◆ TASK OBJECTIVE
In the entries below, the lines from the one with "BHDAE-182 | 23,24,25,26,27" through the one with "AHE-01 | 23,24,25,26,27" are to be copied exactly; both ends count.

◆ DATA FOR THE TASK

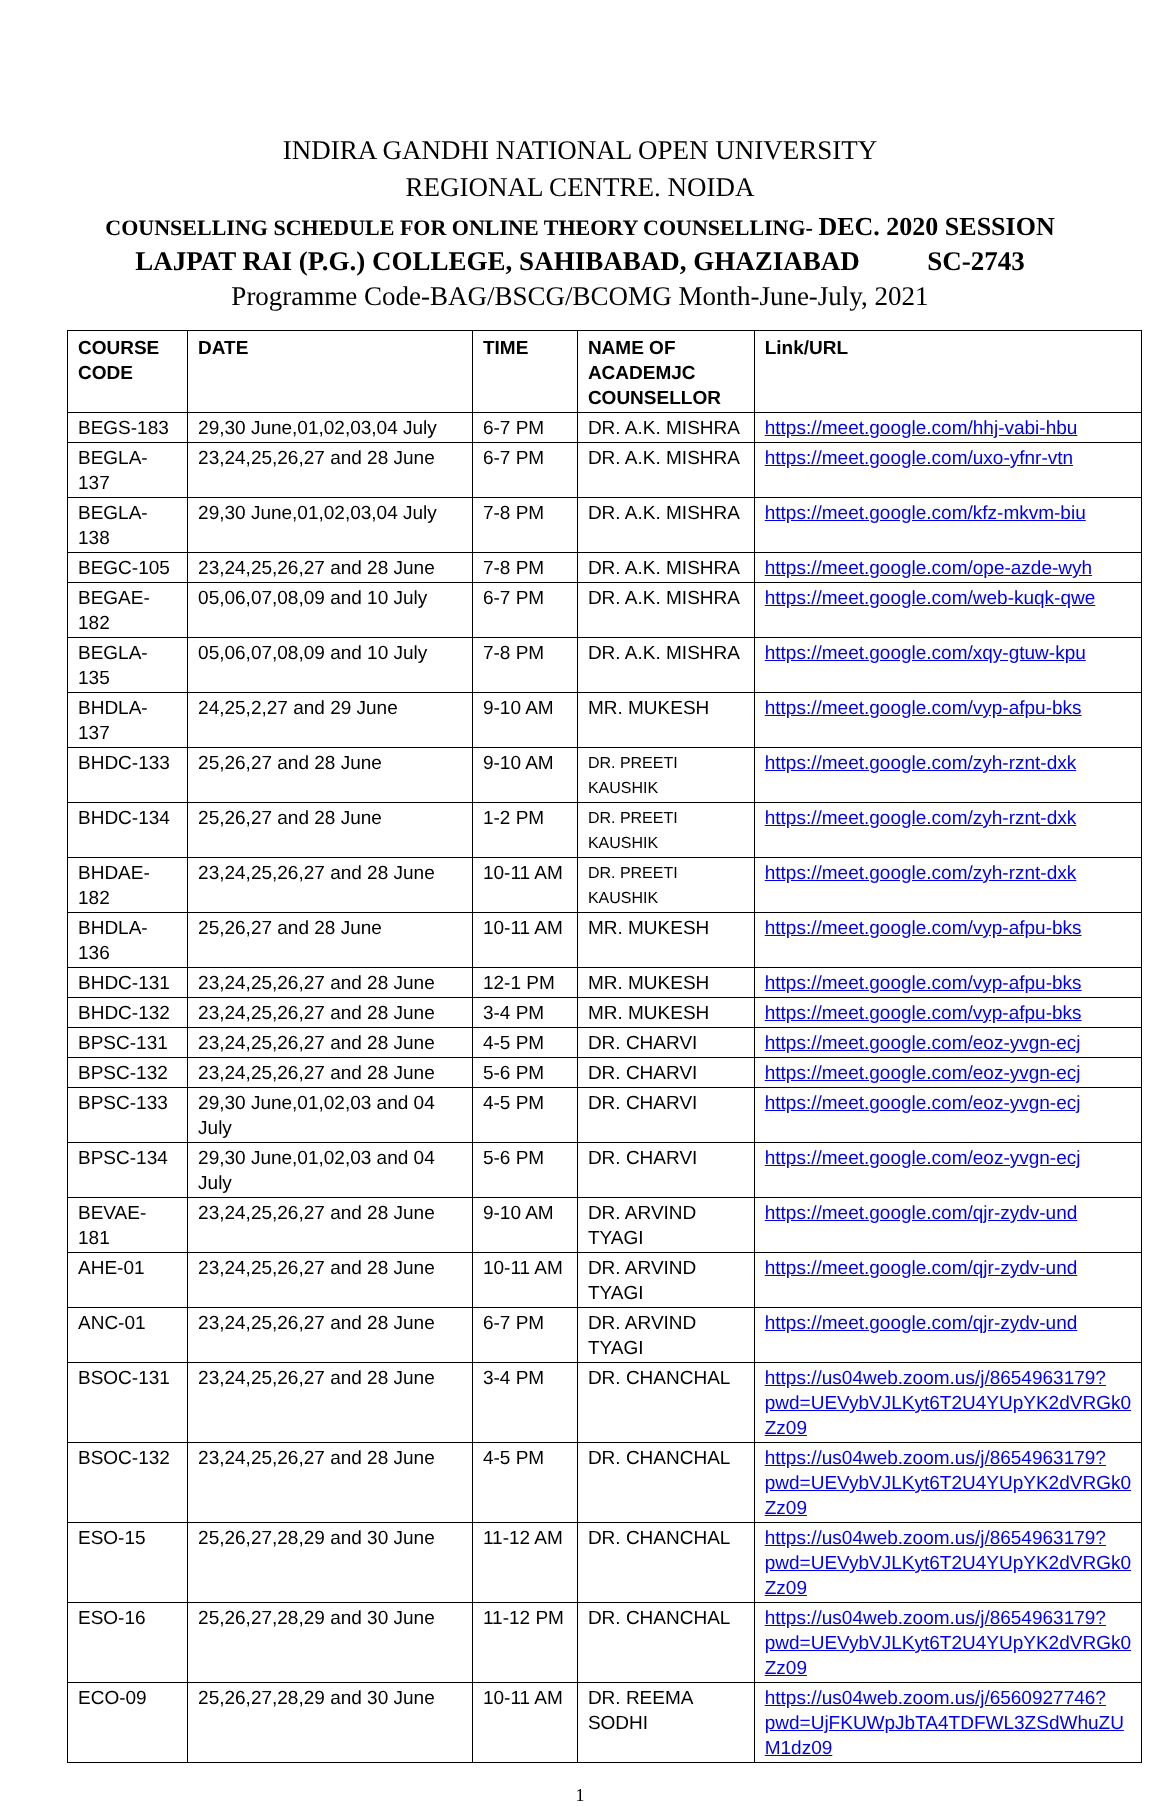INDIRA GANDHI NATIONAL OPEN UNIVERSITY
REGIONAL CENTRE. NOIDA
COUNSELLING SCHEDULE FOR ONLINE THEORY COUNSELLING- DEC. 2020 SESSION
LAJPAT RAI (P.G.) COLLEGE, SAHIBABAD, GHAZIABAD SC-2743
Programme Code-BAG/BSCG/BCOMG Month-June-July, 2021
| COURSE CODE | DATE | TIME | NAME OF ACADEMJC COUNSELLOR | Link/URL |
| --- | --- | --- | --- | --- |
| BEGS-183 | 29,30 June,01,02,03,04 July | 6-7 PM | DR. A.K. MISHRA | https://meet.google.com/hhj-vabi-hbu |
| BEGLA-137 | 23,24,25,26,27 and 28 June | 6-7 PM | DR. A.K. MISHRA | https://meet.google.com/uxo-yfnr-vtn |
| BEGLA-138 | 29,30 June,01,02,03,04 July | 7-8 PM | DR. A.K. MISHRA | https://meet.google.com/kfz-mkvm-biu |
| BEGC-105 | 23,24,25,26,27 and 28 June | 7-8 PM | DR. A.K. MISHRA | https://meet.google.com/ope-azde-wyh |
| BEGAE-182 | 05,06,07,08,09 and 10 July | 6-7 PM | DR. A.K. MISHRA | https://meet.google.com/web-kuqk-qwe |
| BEGLA-135 | 05,06,07,08,09 and 10 July | 7-8 PM | DR. A.K. MISHRA | https://meet.google.com/xqy-gtuw-kpu |
| BHDLA-137 | 24,25,2,27 and 29 June | 9-10 AM | MR. MUKESH | https://meet.google.com/vyp-afpu-bks |
| BHDC-133 | 25,26,27 and 28 June | 9-10 AM | DR. PREETI KAUSHIK | https://meet.google.com/zyh-rznt-dxk |
| BHDC-134 | 25,26,27 and 28 June | 1-2 PM | DR. PREETI KAUSHIK | https://meet.google.com/zyh-rznt-dxk |
| BHDAE-182 | 23,24,25,26,27 and 28 June | 10-11 AM | DR. PREETI KAUSHIK | https://meet.google.com/zyh-rznt-dxk |
| BHDLA-136 | 25,26,27 and 28 June | 10-11 AM | MR. MUKESH | https://meet.google.com/vyp-afpu-bks |
| BHDC-131 | 23,24,25,26,27 and 28 June | 12-1 PM | MR. MUKESH | https://meet.google.com/vyp-afpu-bks |
| BHDC-132 | 23,24,25,26,27 and 28 June | 3-4 PM | MR. MUKESH | https://meet.google.com/vyp-afpu-bks |
| BPSC-131 | 23,24,25,26,27 and 28 June | 4-5 PM | DR. CHARVI | https://meet.google.com/eoz-yvgn-ecj |
| BPSC-132 | 23,24,25,26,27 and 28 June | 5-6 PM | DR. CHARVI | https://meet.google.com/eoz-yvgn-ecj |
| BPSC-133 | 29,30 June,01,02,03 and 04 July | 4-5 PM | DR. CHARVI | https://meet.google.com/eoz-yvgn-ecj |
| BPSC-134 | 29,30 June,01,02,03 and 04 July | 5-6 PM | DR. CHARVI | https://meet.google.com/eoz-yvgn-ecj |
| BEVAE-181 | 23,24,25,26,27 and 28 June | 9-10 AM | DR. ARVIND TYAGI | https://meet.google.com/qjr-zydv-und |
| AHE-01 | 23,24,25,26,27 and 28 June | 10-11 AM | DR. ARVIND TYAGI | https://meet.google.com/qjr-zydv-und |
| ANC-01 | 23,24,25,26,27 and 28 June | 6-7 PM | DR. ARVIND TYAGI | https://meet.google.com/qjr-zydv-und |
| BSOC-131 | 23,24,25,26,27 and 28 June | 3-4 PM | DR. CHANCHAL | https://us04web.zoom.us/j/8654963179? pwd=UEVybVJLKyt6T2U4YUpYK2dVRGk0 Zz09 |
| BSOC-132 | 23,24,25,26,27 and 28 June | 4-5 PM | DR. CHANCHAL | https://us04web.zoom.us/j/8654963179? pwd=UEVybVJLKyt6T2U4YUpYK2dVRGk0 Zz09 |
| ESO-15 | 25,26,27,28,29 and 30 June | 11-12 AM | DR. CHANCHAL | https://us04web.zoom.us/j/8654963179? pwd=UEVybVJLKyt6T2U4YUpYK2dVRGk0 Zz09 |
| ESO-16 | 25,26,27,28,29 and 30 June | 11-12 PM | DR. CHANCHAL | https://us04web.zoom.us/j/8654963179? pwd=UEVybVJLKyt6T2U4YUpYK2dVRGk0 Zz09 |
| ECO-09 | 25,26,27,28,29 and 30 June | 10-11 AM | DR. REEMA SODHI | https://us04web.zoom.us/j/6560927746? pwd=UjFKUWpJbTA4TDFWL3ZSdWhuZU M1dz09 |
1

◆ EXERCISE SOLUTION
| BHDAE-182 | 23,24,25,26,27 and 28 June | 10-11 AM | DR. PREETI KAUSHIK | https://meet.google.com/zyh-rznt-dxk |
| BHDLA-136 | 25,26,27 and 28 June | 10-11 AM | MR. MUKESH | https://meet.google.com/vyp-afpu-bks |
| BHDC-131 | 23,24,25,26,27 and 28 June | 12-1 PM | MR. MUKESH | https://meet.google.com/vyp-afpu-bks |
| BHDC-132 | 23,24,25,26,27 and 28 June | 3-4 PM | MR. MUKESH | https://meet.google.com/vyp-afpu-bks |
| BPSC-131 | 23,24,25,26,27 and 28 June | 4-5 PM | DR. CHARVI | https://meet.google.com/eoz-yvgn-ecj |
| BPSC-132 | 23,24,25,26,27 and 28 June | 5-6 PM | DR. CHARVI | https://meet.google.com/eoz-yvgn-ecj |
| BPSC-133 | 29,30 June,01,02,03 and 04 July | 4-5 PM | DR. CHARVI | https://meet.google.com/eoz-yvgn-ecj |
| BPSC-134 | 29,30 June,01,02,03 and 04 July | 5-6 PM | DR. CHARVI | https://meet.google.com/eoz-yvgn-ecj |
| BEVAE-181 | 23,24,25,26,27 and 28 June | 9-10 AM | DR. ARVIND TYAGI | https://meet.google.com/qjr-zydv-und |
| AHE-01 | 23,24,25,26,27 and 28 June | 10-11 AM | DR. ARVIND TYAGI | https://meet.google.com/qjr-zydv-und |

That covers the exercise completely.